Other banks may now be forced to follow suit. The introduction of a seven-day account switching procedure in September 2013 has seen traditional banks losing customers. The UK Payments Council reported 306,240 account switches in the fourth quarter of 2013 – 17 per cent up on the same period in 2012. The winner in this process of customers moving accounts has been Santander followed by Nationwide, while HSBC has been worst hit, followed by Lloyds. Improving service quality is paramount.

Dan Latimore, senior vice president at analyst Celent Banking, says: “With the introduction of mobile, customers are hitting the core more often for balance checks and they expect real-time information rather than wait overnight for the batch to run.”

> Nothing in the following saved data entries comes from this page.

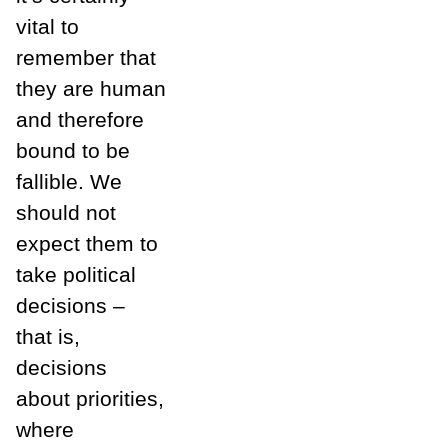
vital to
remember that
they are human
and therefore
bound to be
fallible. We
should not
expect them to
take political
decisions –
that is,
decisions
about priorities,
where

However starting out on a six-year project is not easy, if no one in the bank has any expertise to call upon. Martin Vonk, general manager at the Competence Centre Core Banking for ING Bank, says: “It is hard to build and capture any experience in core banking migration projects. Complex by nature, often embedded in a specific home-grown legacy environment with multiple customisations and interfaces, these projects are executed with low frequency, so the repetitive learning is limited.”

ING developed a unit that specifically aimed at capturing these skills and experiences. As requirements can and will change overnight, he recommends that functions be composed of building blocks that you can take apart and put together, instead of putting all the functionality in one core engine.

“Business as well as IT architecture questions should be addressed upfront. Clean up the database, get rid of obsolete functionality and data, diminish the number of products, redesign and simplify processes,” he says. “Decide what is in, what is out in a core engine – the general ledger, regulatory reporting, CRM [customer relationship management] capabilities. As a result, a so-called logical application architecture and target operating model provide the guidelines or roadmaps behind any core-engine transformation.”